Chile Congress approves pension drawdown in blow to establishment
Bill sped through several congressional votes with cross-party support despite staunch government opposition.
Chilean legislators punched the air and waved the national flag in Congress on Thursday after giving final approval to a government-contested bill to allow citizens to withdraw 10 percent of their pension savings to help ease the economic pain wrought by the novel coronavirus outbreak.
The bill has sped through several congressional votes with cross-party support despite staunch government opposition.
The bill required a three-fifths majority, 93 votes, and 116 deputies voted in favour, with 28 against and five abstentions. A number of the 71-strong governing coalition bloc – including the president of one of its parties – voted in favour.
The chamber erupted in cheers and clapping amid chants of “no more AFP” – a reference to the long-running campaign to tear up Chile’s much-mimicked defined contribution Pension Funds Administrators (AFP) system that was introduced during the Augusto Pinochet dictatorship.
Cristobal Bellolio, a political scientist, said the bill represented Chile’s “Brexit moment”, a symbolic blow dealt to the establishment, against the advice of experts, by an angry populace emboldened by social protests last year against inequality and state policies including the AFP system.
President Sebastian Pinera has 30 days to decide whether to veto the bill, sign it into law or refer it to the Constitutional Court.
Interior Minister Gonzalo Blumel told journalists after the vote not to “get ahead of themselves” with questions about a potential veto, saying, “Congress has to send the promulgatory letter to the executive, and once the letter reaches the executive, he has to decide the way forward.”

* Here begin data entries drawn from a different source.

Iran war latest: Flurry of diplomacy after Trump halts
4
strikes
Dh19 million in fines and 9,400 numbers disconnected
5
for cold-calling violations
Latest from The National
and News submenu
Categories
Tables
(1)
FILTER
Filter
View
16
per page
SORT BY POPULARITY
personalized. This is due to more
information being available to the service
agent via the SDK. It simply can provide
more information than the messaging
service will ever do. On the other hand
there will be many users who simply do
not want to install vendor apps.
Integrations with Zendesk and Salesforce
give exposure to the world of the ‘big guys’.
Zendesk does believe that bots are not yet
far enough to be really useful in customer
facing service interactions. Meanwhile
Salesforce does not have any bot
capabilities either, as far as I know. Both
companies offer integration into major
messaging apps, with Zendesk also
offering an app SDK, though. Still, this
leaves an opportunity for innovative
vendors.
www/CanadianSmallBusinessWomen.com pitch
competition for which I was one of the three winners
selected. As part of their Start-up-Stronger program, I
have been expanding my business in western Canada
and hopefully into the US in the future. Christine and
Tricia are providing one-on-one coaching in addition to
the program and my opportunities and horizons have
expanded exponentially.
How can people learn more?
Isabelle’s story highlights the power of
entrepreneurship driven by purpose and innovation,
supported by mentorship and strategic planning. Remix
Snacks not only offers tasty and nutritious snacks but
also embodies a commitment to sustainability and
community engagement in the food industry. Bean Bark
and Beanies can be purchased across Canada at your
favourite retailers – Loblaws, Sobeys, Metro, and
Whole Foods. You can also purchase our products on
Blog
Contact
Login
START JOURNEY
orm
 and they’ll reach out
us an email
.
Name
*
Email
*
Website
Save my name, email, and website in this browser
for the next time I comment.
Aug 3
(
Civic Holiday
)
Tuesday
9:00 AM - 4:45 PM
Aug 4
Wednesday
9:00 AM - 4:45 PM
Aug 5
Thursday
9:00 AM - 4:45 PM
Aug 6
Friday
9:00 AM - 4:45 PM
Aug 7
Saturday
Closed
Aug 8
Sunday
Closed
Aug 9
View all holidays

Matias Walker, the Christian Democrat deputy who introduced the bill, appealed to Pinera not to veto it, but to “listen to the voice of the people.”
The bill’s swift passage and surprise transversal backing has caught Pinera’s centre-right government on the back foot as it battles one of the world’s worst outbreaks of the COVID-19 pandemic and faces potentially more of the fiery social protests against inequality that erupted in October last year, as well as the drafting of a new constitution.
Economists and ministers have said withdrawing from pension funds will diminish already low average payouts and deliver a shock to stock, bond and currency markets.
The bill’s supporters say alternative support offered by the government to millions of citizens left unemployed and impoverished by the pandemic was insufficient and bureaucratic.